• Excerpted data
────────

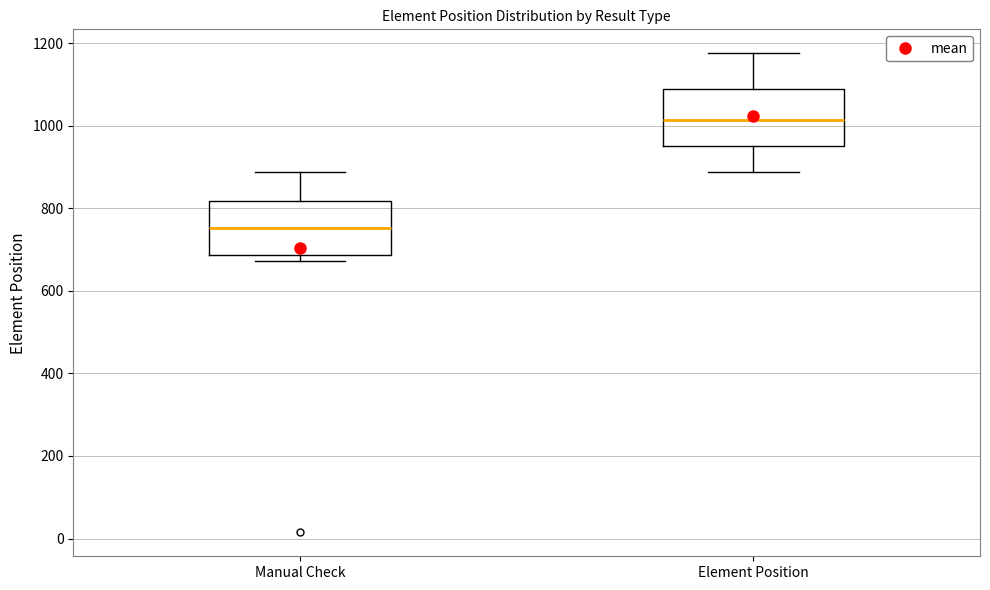

Reading left to right, transcribe this box plot: for each box, give where its median line is, the range the box spans, and where its two whiskers end, as read against the y-axis. The values are not printed on the chart, so give them approximately, as read against the axis.

Manual Check: median 760, box 680 to 820, whiskers 680 (just below the box's lower edge) to 880
Element Position: median 1020, box 960 to 1100, whiskers 880 to 1180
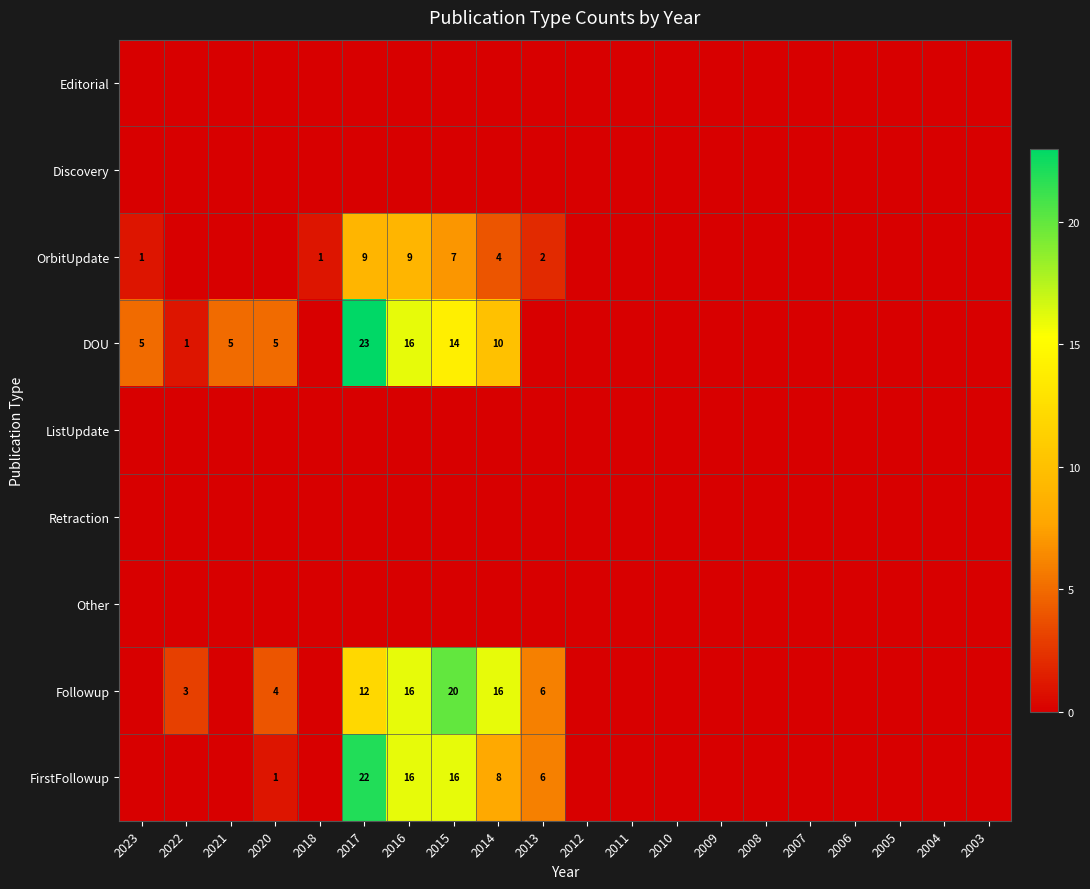

What is the difference between the highest and lowest values at 2022?

3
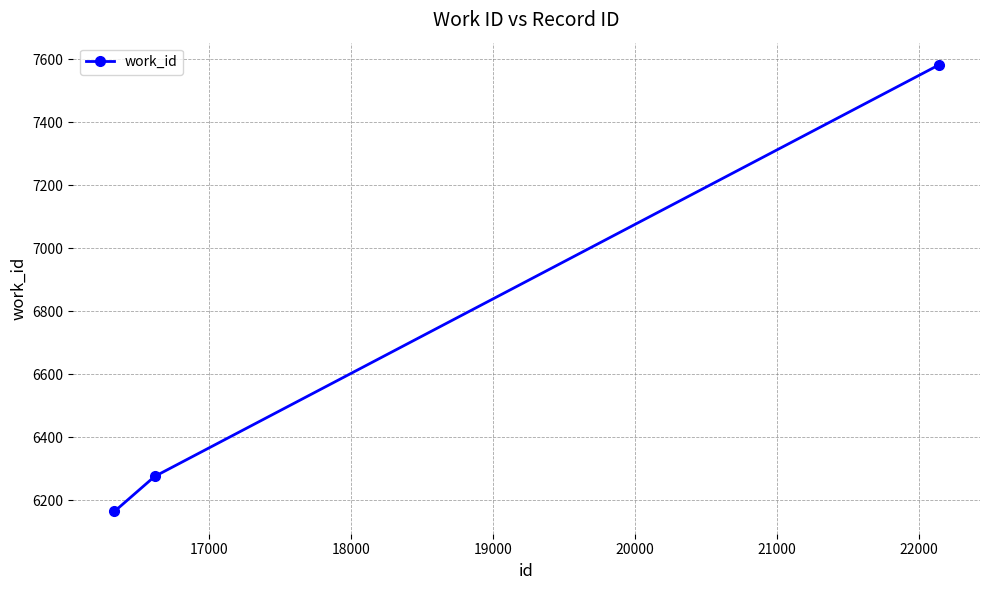

How many lines are shown in the chart?

1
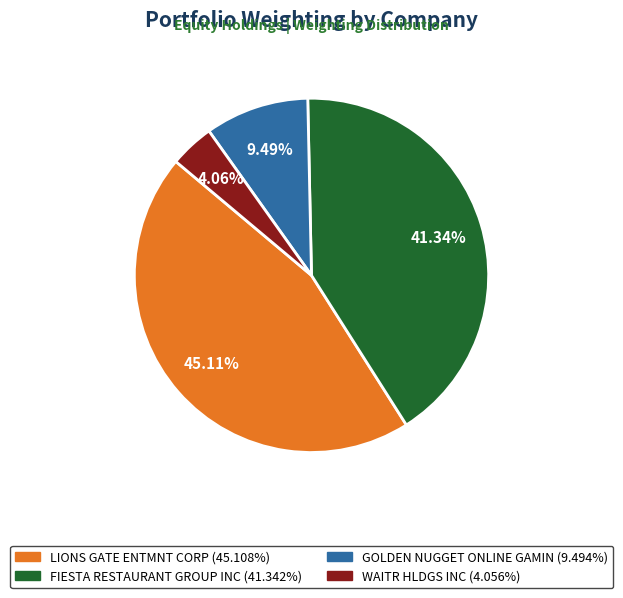

To the nearest percent, what portion does WAITR HLDGS INC represent?

4%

────────

• About this exercise
Present each non-blank line of the rows above as a Markdown table with the columns "No." and "Text", numbering the lines in order and omitting the pictures.

• Expected output
| No. | Text |
|---|---|
| 1 | Reading left to right, transcribe this box plot: for each box, give where its median line is, the range the box spans, and where its two whiskers end, as read against the y-axis. The values are not printed on the chart, so give them approximately, as read against the axis. |
| 2 | Manual Check: median 760, box 680 to 820, whiskers 680 (just below the box's lower edge) to 880 |
| 3 | Element Position: median 1020, box 960 to 1100, whiskers 880 to 1180 |
| 4 | What is the difference between the highest and lowest values at 2022? |
| 5 | 3 |
| 6 | How many lines are shown in the chart? |
| 7 | 1 |
| 8 | To the nearest percent, what portion does WAITR HLDGS INC represent? |
| 9 | 4% |